Lumping group speak with individual speech as its protected by the First Amendment is intellectually specious.
Only individuals have the ability to think for themselves, to weigh arguments and evidence, and to even change their minds. Only individuals have the capacity for true independence, to go against their own specific interests, let’s say, for the good all. Only individuals can make such sacrifices. Corporations don’t. Labor Unions don’t. Political parties, public and private lobbyists, and experts for hire do not. Their independence must always be questioned. They invariably allow ends to justify means, and often employ any means, short of murder, to make their point. More troubling, while wealthy persons might avail themselves of the expertise of a public relations company to do their thinking for them, most of them do not. And even the wealthy often think and speak impromptu. Group speak is almost invariably PR speak. And that lacks, almost invariably, any credibility whatsoever.

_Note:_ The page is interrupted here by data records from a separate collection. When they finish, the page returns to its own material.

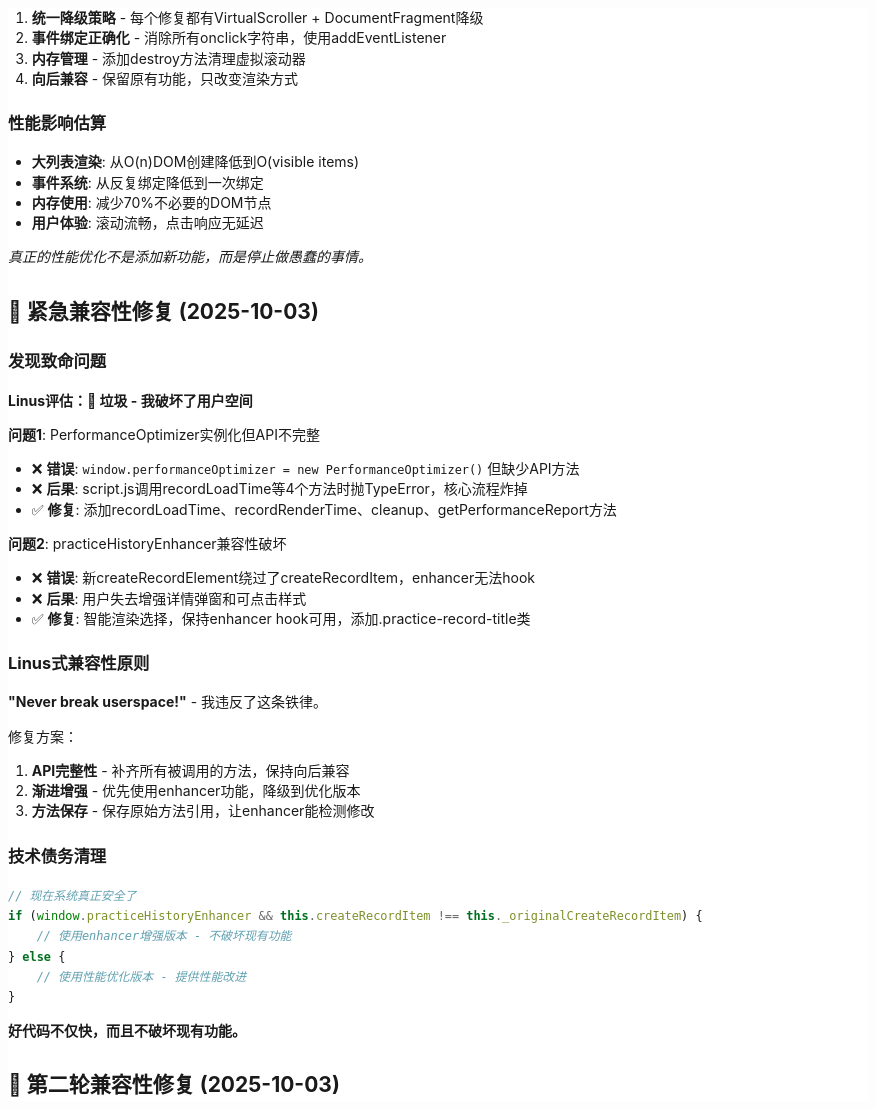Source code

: 1. **统一降级策略** - 每个修复都有VirtualScroller + DocumentFragment降级
2. **事件绑定正确化** - 消除所有onclick字符串，使用addEventListener
3. **内存管理** - 添加destroy方法清理虚拟滚动器
4. **向后兼容** - 保留原有功能，只改变渲染方式

### 性能影响估算

- **大列表渲染**: 从O(n)DOM创建降低到O(visible items)
- **事件系统**: 从反复绑定降低到一次绑定
- **内存使用**: 减少70%不必要的DOM节点
- **用户体验**: 滚动流畅，点击响应无延迟

*真正的性能优化不是添加新功能，而是停止做愚蠢的事情。*

## 🚨 紧急兼容性修复 (2025-10-03)

### 发现致命问题
**Linus评估：🔴 垃圾 - 我破坏了用户空间**

**问题1**: PerformanceOptimizer实例化但API不完整
- ❌ **错误**: `window.performanceOptimizer = new PerformanceOptimizer()` 但缺少API方法
- ❌ **后果**: script.js调用recordLoadTime等4个方法时抛TypeError，核心流程炸掉
- ✅ **修复**: 添加recordLoadTime、recordRenderTime、cleanup、getPerformanceReport方法

**问题2**: practiceHistoryEnhancer兼容性破坏
- ❌ **错误**: 新createRecordElement绕过了createRecordItem，enhancer无法hook
- ❌ **后果**: 用户失去增强详情弹窗和可点击样式
- ✅ **修复**: 智能渲染选择，保持enhancer hook可用，添加.practice-record-title类

### Linus式兼容性原则

**"Never break userspace!"** - 我违反了这条铁律。

修复方案：
1. **API完整性** - 补齐所有被调用的方法，保持向后兼容
2. **渐进增强** - 优先使用enhancer功能，降级到优化版本
3. **方法保存** - 保存原始方法引用，让enhancer能检测修改

### 技术债务清理

```javascript
// 现在系统真正安全了
if (window.practiceHistoryEnhancer && this.createRecordItem !== this._originalCreateRecordItem) {
    // 使用enhancer增强版本 - 不破坏现有功能
} else {
    // 使用性能优化版本 - 提供性能改进
}
```

**好代码不仅快，而且不破坏现有功能。**

## 🔧 第二轮兼容性修复 (2025-10-03)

That’s why free speech is the inalienable right of human beings, not “juristic persons,” a concept unknown to the First Amendment of Constitution. Speech and thought are individual human attributes. Legal entities can only “speak” across a spectrum of propaganda. Truth is not in their purview. They have no character, no conscience, no soul. All they have is a lot of money, which buys them the chance at a lot of power.
If the Supreme Court overturns the McCain-Feingold restrictions on unlimited political advertising by corporations, unions, and other group speakers, there would an array of interesting implications, some of which include:
–The unintended consequences of group speakers who go against the those who brought them to the dance. Corporations, in particular, are loyal to no political party. They could turn on Republicans and conservatives as fast as they’ve turned against liberals while covertly supporting Democratic corporate Clintonistas, or as fast as they’ve turned against blather mouth Glen Beck.
–If group speakers are required to identify themselves in their advertising (as in “this piece of biased balderdash is brought to you by Slick Oil), then voters can make their own assessment of credibility. If groups speakers are allow to hide their identity and create infomercials that purport to be the truth, then confusion and misinformation will utterly corrupt elections in America. Many of us already suspect our election system is rigged.
–If restrictions on group speakers funding political ads is lifted then local businesses, local groups, local unions, local associations of all kinds could also fund ad campaigns for or against specific candidates. An advertising campaign is much more potent than a mere endorsement. But endorsements keep voters away from candidates as much as they draw them in. And a vicious ad campaign can backfire.
–If the Supreme Court abandons all campaign finance restrictions without requiring that sponsors take credit for the ads, then the often savage recklessness that anonymity breeds among those who comment on the Internet will descend upon local, as well as national, politics, and infect it with the brutal drivel that people spew when they are not held accountable for what they say.
Only individuals and groups who identify themselves have a chance at being credible. That’s why the murky anonymity of the backers of Citizens United casts a pall on the validity on the Hillary suit itself. Why did the Supreme Court choose this particular case to reexamine campaign advertising restrictions in general? Has the court’s conservative majority been corrupted by invisible corporate forces?